→ **Dataset entries**
• • • •
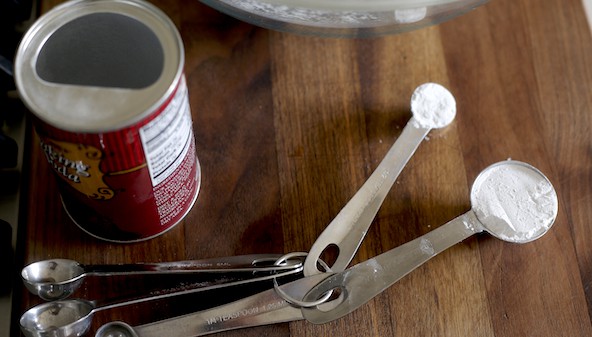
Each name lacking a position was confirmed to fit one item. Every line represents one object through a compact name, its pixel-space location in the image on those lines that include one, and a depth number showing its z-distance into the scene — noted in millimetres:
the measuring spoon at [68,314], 487
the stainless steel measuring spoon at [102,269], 503
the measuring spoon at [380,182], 528
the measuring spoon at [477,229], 510
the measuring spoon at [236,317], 493
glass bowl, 464
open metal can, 412
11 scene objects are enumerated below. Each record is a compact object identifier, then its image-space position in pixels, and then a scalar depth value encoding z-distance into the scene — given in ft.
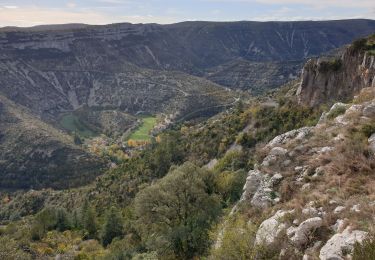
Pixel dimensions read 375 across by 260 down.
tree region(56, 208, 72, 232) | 249.14
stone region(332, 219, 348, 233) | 52.31
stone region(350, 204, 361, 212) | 54.03
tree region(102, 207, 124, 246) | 198.44
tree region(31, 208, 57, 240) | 230.27
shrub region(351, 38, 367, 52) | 183.32
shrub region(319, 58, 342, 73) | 197.61
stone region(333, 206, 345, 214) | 55.46
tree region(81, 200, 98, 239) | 226.17
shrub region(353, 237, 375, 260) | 42.27
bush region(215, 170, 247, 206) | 135.03
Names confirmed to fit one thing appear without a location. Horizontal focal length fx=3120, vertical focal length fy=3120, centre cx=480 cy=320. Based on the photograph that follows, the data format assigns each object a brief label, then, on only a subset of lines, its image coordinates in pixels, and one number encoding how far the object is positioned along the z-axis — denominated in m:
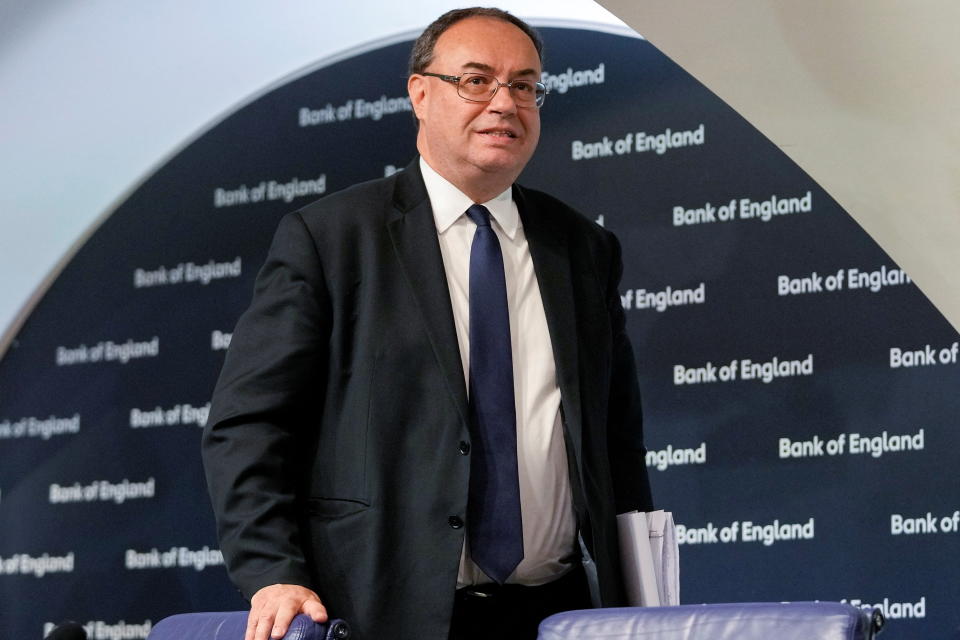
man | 3.44
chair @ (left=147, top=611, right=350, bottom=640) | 3.32
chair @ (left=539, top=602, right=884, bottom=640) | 3.07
• • • •
Print once more, exactly, the lines that start at the top of the records above and end at the line with "the measuring spoon at [68,314], 487", skipping all pictures.

Each name lacking a position was confirmed to fit one item. Every line represents one object through a compact name, its pixel-space location in the image on those lines that include one, and a depth number showing its z-distance into the scene — noted in millimetres:
the measuring spoon at [68,314], 487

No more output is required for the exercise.